Tyler sighs. No, no no, he says. "This isn't at all about Project Mayhem. Fuck," he says. "It's not even about the Fight Club anymore."

I shift my gaze back onto him. "It's not?" I ask.

"Well, not really. Look," Suddenly, Tyler leans in close and his forehead bumps against mine. "My proposal," he says, "is that you trust me once again. I've been away for a while. I want you to give me a second chance."

I scoff. Tyler's hand holds my head against his.

"Like I said, I don't want to hurt you. It's not about that anymore."

I catch myself thinking: Tyler Durden's middle name should be Pain.

Pain in the ass.

"How is trusting you a truce? It works only to your advantage," I say.

"Then let's call it a compromise. And in return, I won't commit crimes under our name."

"Your name,"

"Our name." His hold against my head tightens. I don't feel scared. I don't think I want to feel scared.

"I won't accept," I say.

Tyler steps in. There is no negative space left between us now. Our noses brush the other's. This is too close for comfort, obviously. But Tyler is me, and I am Tyler. I have no excuse.

"How many people can you say have been fucking shot through the head and lived to talk about it?" Tyler laughs. His breath smells like mine -a minty toothpaste. "No one, except for me. I want to teach you what I've seen at the other side, man! I can show you a whole different perspective to life as you know it, but you have to trust me back into your life."
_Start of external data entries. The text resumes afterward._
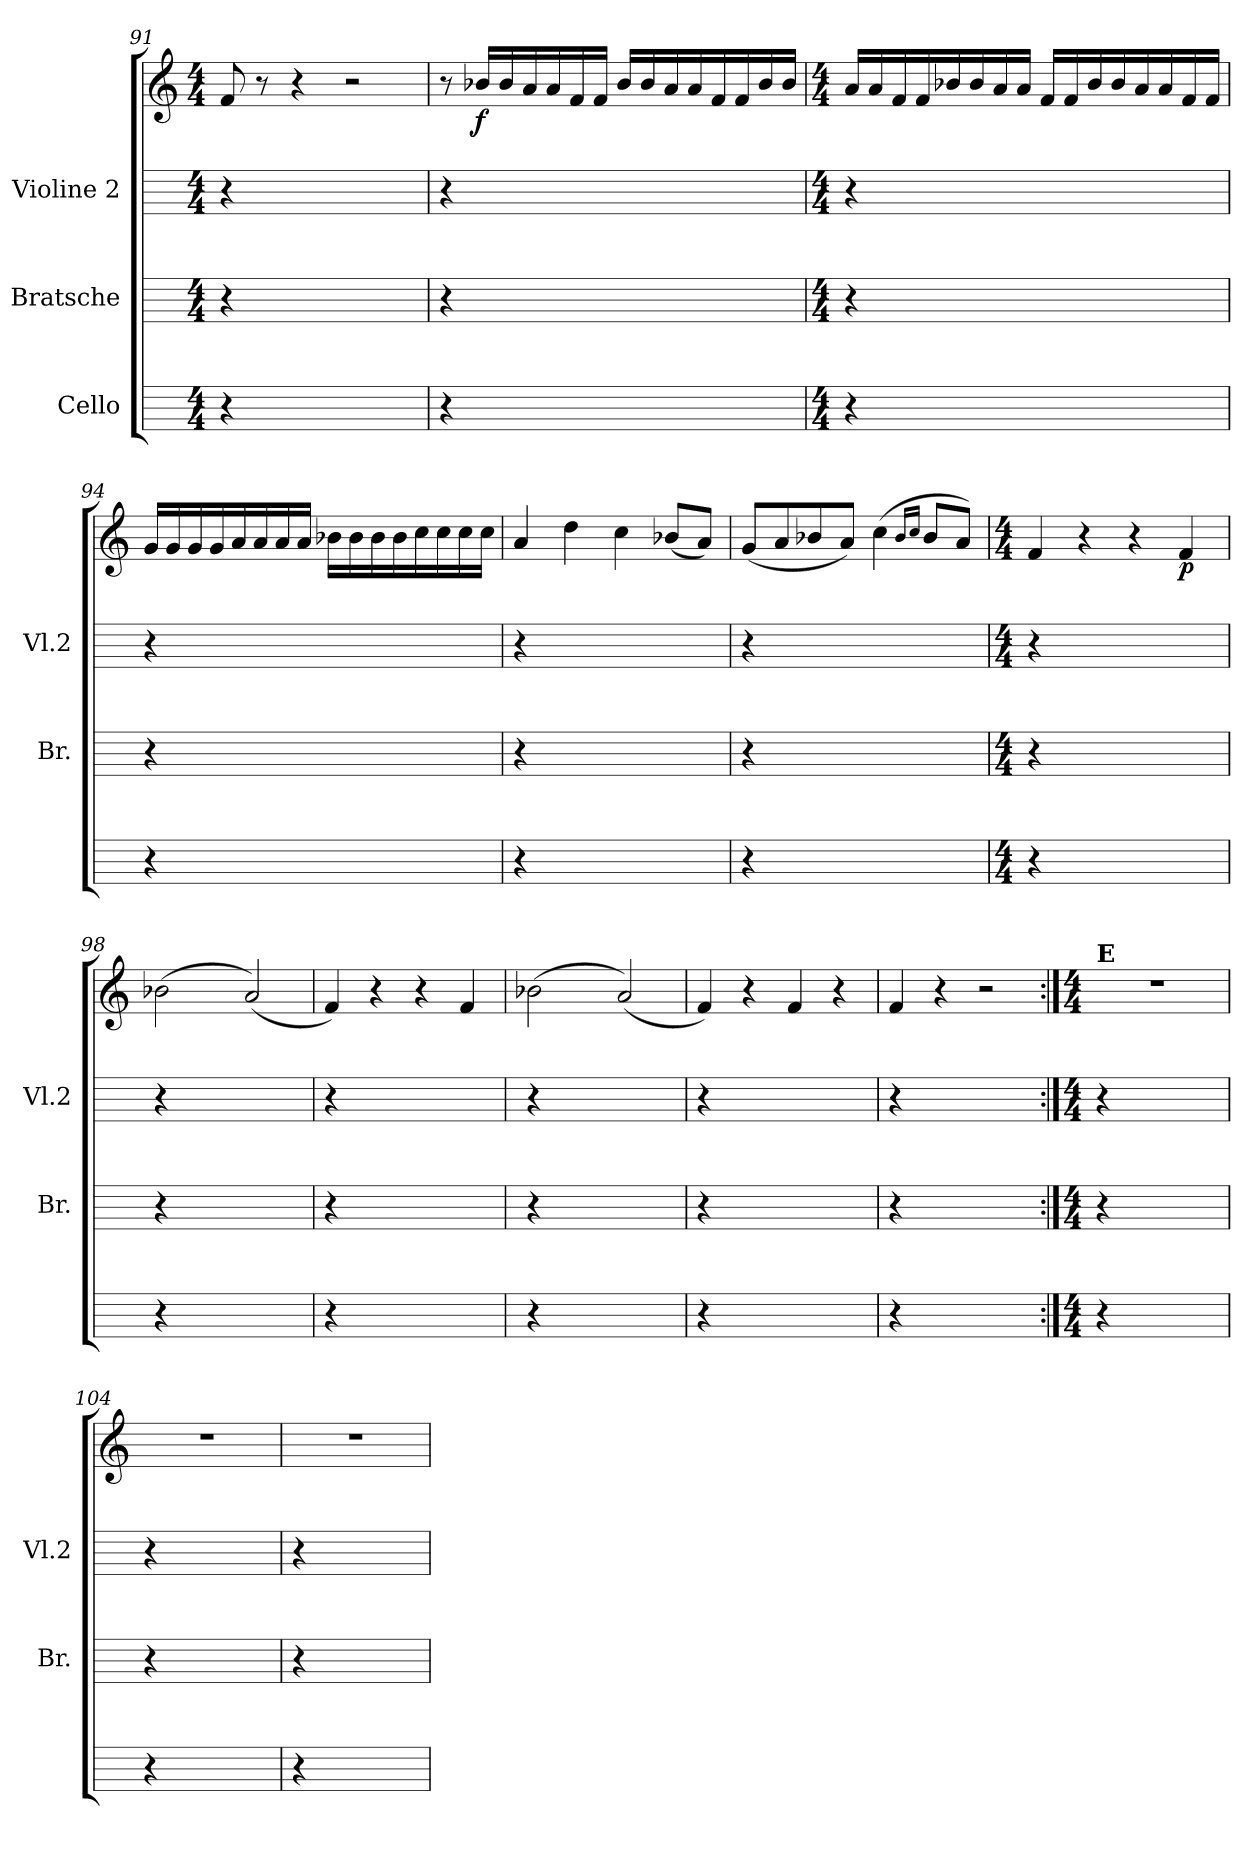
**kern	**kern	**kern	**kern	**dynam
*part4	*part3	*part2	*part1	*part1
*staff4	*staff3	*staff2	*staff1	*staff1
*I"Cello	*I"Bratsche	*I"Violine 2	*	*
*	*I'Br.	*I'Vl.2	*	*
*	*	*	*clefG2	*
*M4/4	*M4/4	*M4/4	*M4/4	*
=91	=91	=91	=91	=91
4r	4r	4r	8f	.
.	.	.	8r	.
2.ryy	2.ryy	2.ryy	4r	.
.	.	.	2r	.
=92	=92	=92	=92	=92
4r	4r	4r	8r	.
!	!	!	!	!LO:DY:b
.	.	.	16b-LL	f
.	.	.	16b-	.
2.ryy	2.ryy	2.ryy	16a	.
.	.	.	16a	.
.	.	.	16f	.
.	.	.	16fJJ	.
.	.	.	16b-LL	.
.	.	.	16b-	.
.	.	.	16a	.
.	.	.	16a	.
.	.	.	16f	.
.	.	.	16f	.
.	.	.	16b-	.
.	.	.	16b-JJ	.
=93	=93	=93	=93	=93
*M4/4	*M4/4	*M4/4	*M4/4	*
4r	4r	4r	16aLL	.
.	.	.	16a	.
.	.	.	16f	.
.	.	.	16f	.
2.ryy	2.ryy	2.ryy	16b-	.
.	.	.	16b-	.
.	.	.	16a	.
.	.	.	16aJJ	.
.	.	.	16fLL	.
.	.	.	16f	.
.	.	.	16b-	.
.	.	.	16b-	.
.	.	.	16a	.
.	.	.	16a	.
.	.	.	16f	.
.	.	.	16fJJ	.
=94	=94	=94	=94	=94
4r	4r	4r	16gLL	.
.	.	.	16g	.
.	.	.	16g	.
.	.	.	16g	.
2.ryy	2.ryy	2.ryy	16a	.
.	.	.	16a	.
.	.	.	16a	.
.	.	.	16aJJ	.
.	.	.	16b-LL	.
.	.	.	16b-	.
.	.	.	16b-	.
.	.	.	16b-	.
.	.	.	16cc	.
.	.	.	16cc	.
.	.	.	16cc	.
.	.	.	16ccJJ	.
=95	=95	=95	=95	=95
4r	4r	4r	4a	.
2.ryy	2.ryy	2.ryy	4dd	.
.	.	.	4cc	.
.	.	.	(<8b-L	.
.	.	.	8aJ)	.
=96	=96	=96	=96	=96
4r	4r	4r	(<8gL	.
.	.	.	8a	.
2.ryy	2.ryy	2.ryy	8b-	.
.	.	.	8aJ)	.
.	.	.	(<4cc	.
.	.	.	16qb-LL	.
.	.	.	16qccJJ	.
.	.	.	8b-L	.
.	.	.	8aJ)	.
=97	=97	=97	=97	=97
*M4/4	*M4/4	*M4/4	*M4/4	*
4r	4r	4r	4f	.
2.ryy	2.ryy	2.ryy	4r	.
.	.	.	4r	.
!	!	!	!	!LO:DY:b
.	.	.	4f	p
=98	=98	=98	=98	=98
4r	4r	4r	(<2b-	.
2.ryy	2.ryy	2.ryy	.	.
.	.	.	(<2a)	.
=99	=99	=99	=99	=99
4r	4r	4r	4f)	.
2.ryy	2.ryy	2.ryy	4r	.
.	.	.	4r	.
.	.	.	4f	.
=100	=100	=100	=100	=100
4r	4r	4r	(<2b-	.
2.ryy	2.ryy	2.ryy	.	.
.	.	.	(<2a)	.
=101	=101	=101	=101	=101
4r	4r	4r	4f)	.
2.ryy	2.ryy	2.ryy	4r	.
.	.	.	4f	.
.	.	.	4r	.
=102	=102	=102	=102	=102
4r	4r	4r	4f	.
2.ryy	2.ryy	2.ryy	4r	.
.	.	.	2r	.
=103:|!	=103:|!	=103:|!	=103:|!	=103:|!
*M4/4	*M4/4	*M4/4	*M4/4	*
!	!	!	!LO:TX:a:B:t=E	!
4r	4r	4r	1r	.
2.ryy	2.ryy	2.ryy	.	.
=104	=104	=104	=104	=104
4r	4r	4r	1r	.
2.ryy	2.ryy	2.ryy	.	.
=105	=105	=105	=105	=105
4r	4r	4r	1r	.
2.ryy	2.ryy	2.ryy	.	.
=	=	=	=	=
*-	*-	*-	*-	*-
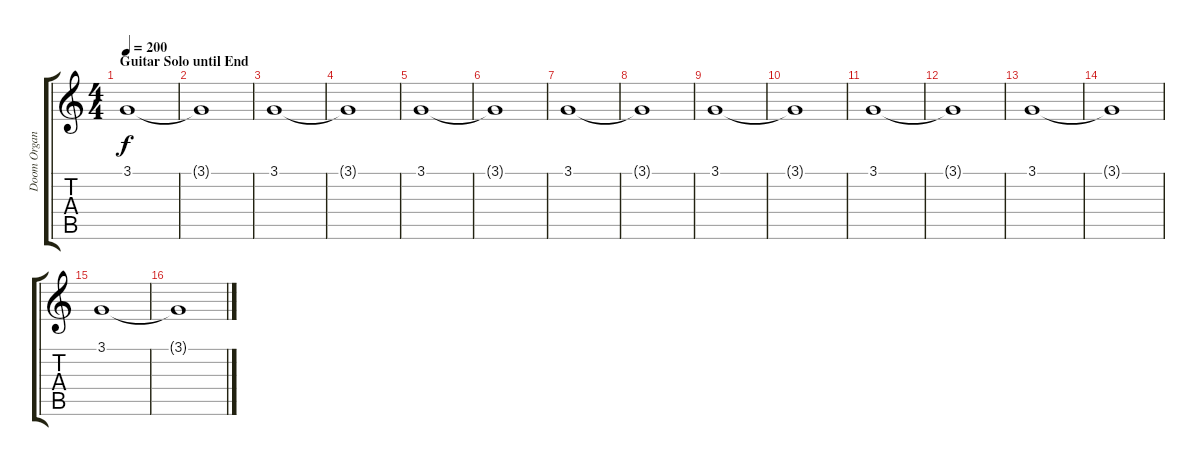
\track ("Doom Organ 2" "Doom Organ") {instrument rockorgan}
\staff {score tabs}
\tuning (E4 B3 G3 D3 A2 E2) {hide}
\ts (4 4)
\section ("" "Guitar Solo until End")
\tempo 200
\clef g2
\ks c
3.1.1{dy f} |
3.1{t}.1 |
3.1.1 |
3.1{t}.1 |
3.1.1 |
3.1{t}.1 |
3.1.1 |
3.1{t}.1 |
3.1.1 |
3.1{t}.1 |
3.1.1 |
3.1{t}.1 |
3.1.1 |
3.1{t}.1 |
3.1.1 |
3.1{t}.1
I tell him nope. No, thank you very much, but I don't want any of this Resurrection bullshit involvement in my life anymore.

"Is that your final answer? This is the proposal of a lifetime," he tells me.

Yeah, yeah, yeah. I'm not interested at this point in time, I groan. Ever since I shot Tyler in the head, it's as if he needed permission to regain his control over half of my life like he used to. Sometimes he hangs around me like a ghost. I wonder if that's what he's truly become: no longer part of me, but a separate entity altogether, trying to reattach itself to its original source.

i realize this isn't about what he's trying to teach me, or any of that crap. These are all trick questions to allow himself back to me.

Tyler Durden doesn't want to educate me, or be my friend. He wants to regain ownership. The epiphany strikes me like a slap, and my stomach churns. I correct myself: Tyler Durden and altruism do not rightfully belong in the same sentence.

"You'll be missing out," he pouts.

"I'm tired," I say.

Tyler Durden hums. Then he removes his hand from the back of my head and lets it explore the space between my clavicle and my navel.

I won't be too happy if Marla walks in on us, I say.

"She can't see me, remember? Only you."

I nod offhandedly.

Tyler gives me a little peck on the cheek and in a minute I am Jack's minor panic attack.

"What was that all about?" I ask. I step away from Tyler and crash into the counter.

"Affection," Tyler responds coolly. "Consider this a warning. I'll be coming back later."

Suddenly I blink and Tyler is gone. He is like a glitch in my life: temporarily bothersome but otherwise imperceptible, and part of the system.

I know the glitch will turn into a virus. I know this because Tyler has decided this.

I've already shot myself once to get rid of him.

Now that he's returned, I must admit, I don't know what to do.


Hello! It's been a while!

I just wanted to add that this story probably has no plot and makes little to no sense. Please forgive any spelling/grammar mistakes. I did try to emulate Chuck Palahniuk's writing style a little bit, but I don't think I'm at that level to get it right so quickly.

Despite this being a little random drabble, I hope you enjoyed it (and the gay. I do apologize for the gay, sort of).